- **Goal A**
Extract the lines of the entries verbatim, starting at the first line of the entries and ending at the line that contains "List each element's".

━━ Text provided ━━

Justifying expansion: $\gcd(a,c) \cdot \gcd(b,c) = \gcd(ab,bc,ac,cc)$

Question

I'm just wondering the reason behind being able to do this:

$$\gcd(a,c) \cdot \gcd(b,c) = \gcd(ab,bc,ac,cc)$$

Is there an elementary proof to the reasoning behind this?

Answer 1

It is an immediate consequence of expanding using the GCD distributive and associative $\rm\color{#c00}{laws}$, analogous to how we expand $\,(a\!+\!c)(b\!+\!c)$ using the same laws for integer arithmetic, i.e.

$$\begin{align}\color{#0a0}{(a,c)}(b,c) &\,=(\color{#0a0}{(a,c)}b,\ \ \color{#0a0}{(a,c)}c)\ \ \ \text{via Distributive Law}\\[.1em] &\,= ((ab,cb),(ac,cc))\ \ \text{via Distributive Law}\\[.1em] {\rm so}\,\ \ (a,\,\ c)(b,\,\ c)&\,= (\,ab,\ bc,\ \ \,ac,cc)\ \ \ \ \text{via Associative Law}\\[.2em] \text{It's a gcd analog of } \ (a\!+\!c)(b\!+\!c) &\,= \ \,ab\!+\!bc\!+\!ac\!+\!cc,\ \text{by both satisfy said }\rm\color{#c00}{laws}\\[.3em] \text{It is exactly that }\:\!\rm (A\!+\!C)(B\!+\!C)&\rm \,=AB\!+\!BC\!+\!AC\!+\!CC\ \text{ as ideals: } A=(a)\rm\ etc \end{align}\quad$$

In summary, the GCD operation behaves just like addition in integer arithmetic - it is associative and commutative and multiplication distributes over it, so we can perform GCD arithmetic analogously to integer arithmetic. To better facilitate the analogy it may help to denote the gcd operation by an infix addition symbol, e.g. $\oplus$ as in this answer, so the OP identity becomes

$$(a\oplus c)(b \oplus c)\, =\, ab \oplus bc \oplus ac \oplus cc\qquad\ \ \ \ $$

Other proofs using Bezout are not only more complex but also less general since they don't apply in more general gcd domains where Bezout fails, e.g. polynomial rings like $\,\Bbb Z[x]\,$ and $\,\Bbb Q[x,y]$.

━━━
━━ Material provided ━━

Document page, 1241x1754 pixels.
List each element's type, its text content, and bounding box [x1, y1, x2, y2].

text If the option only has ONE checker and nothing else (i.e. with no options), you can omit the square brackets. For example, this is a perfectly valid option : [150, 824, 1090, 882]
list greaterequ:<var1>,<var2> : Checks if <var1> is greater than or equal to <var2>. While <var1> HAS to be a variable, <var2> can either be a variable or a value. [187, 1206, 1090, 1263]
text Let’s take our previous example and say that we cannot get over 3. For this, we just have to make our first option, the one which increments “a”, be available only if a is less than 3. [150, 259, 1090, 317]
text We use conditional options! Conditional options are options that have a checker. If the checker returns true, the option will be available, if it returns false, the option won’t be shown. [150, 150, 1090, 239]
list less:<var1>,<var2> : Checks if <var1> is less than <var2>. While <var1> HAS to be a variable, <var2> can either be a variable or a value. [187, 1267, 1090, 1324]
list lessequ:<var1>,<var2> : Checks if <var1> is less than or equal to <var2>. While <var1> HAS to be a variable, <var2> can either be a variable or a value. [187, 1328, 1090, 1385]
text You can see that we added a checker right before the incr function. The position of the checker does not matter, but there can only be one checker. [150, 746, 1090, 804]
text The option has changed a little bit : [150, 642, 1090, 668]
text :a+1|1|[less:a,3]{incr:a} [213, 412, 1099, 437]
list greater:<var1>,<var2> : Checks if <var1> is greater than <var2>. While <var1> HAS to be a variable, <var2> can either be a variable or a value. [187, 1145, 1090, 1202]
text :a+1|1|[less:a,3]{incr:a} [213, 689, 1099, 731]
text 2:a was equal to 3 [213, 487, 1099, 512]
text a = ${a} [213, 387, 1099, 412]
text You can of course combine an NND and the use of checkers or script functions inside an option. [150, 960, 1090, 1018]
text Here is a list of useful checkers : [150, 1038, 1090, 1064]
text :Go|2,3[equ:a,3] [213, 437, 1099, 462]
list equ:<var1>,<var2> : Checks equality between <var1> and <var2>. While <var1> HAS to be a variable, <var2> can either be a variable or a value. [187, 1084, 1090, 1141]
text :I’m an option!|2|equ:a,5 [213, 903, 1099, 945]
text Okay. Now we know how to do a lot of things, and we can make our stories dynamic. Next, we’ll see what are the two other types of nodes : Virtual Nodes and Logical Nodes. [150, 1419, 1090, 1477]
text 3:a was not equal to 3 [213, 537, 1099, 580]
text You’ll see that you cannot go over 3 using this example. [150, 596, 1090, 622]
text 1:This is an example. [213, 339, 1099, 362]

━━━

- **Goal B**
From the forum thread on the gcd identity, copy the passage starting at "I'm just wondering" and ending at "integer arithmetic, i.e." without changing anything.

- **Exercise solution A**
Document page, 1241x1754 pixels.
List each element's type, its text content, and bounding box [x1, y1, x2, y2].

- **Exercise solution B**
I'm just wondering the reason behind being able to do this:

$$\gcd(a,c) \cdot \gcd(b,c) = \gcd(ab,bc,ac,cc)$$

Is there an elementary proof to the reasoning behind this?

Answer 1

It is an immediate consequence of expanding using the GCD distributive and associative $\rm\color{#c00}{laws}$, analogous to how we expand $\,(a\!+\!c)(b\!+\!c)$ using the same laws for integer arithmetic, i.e.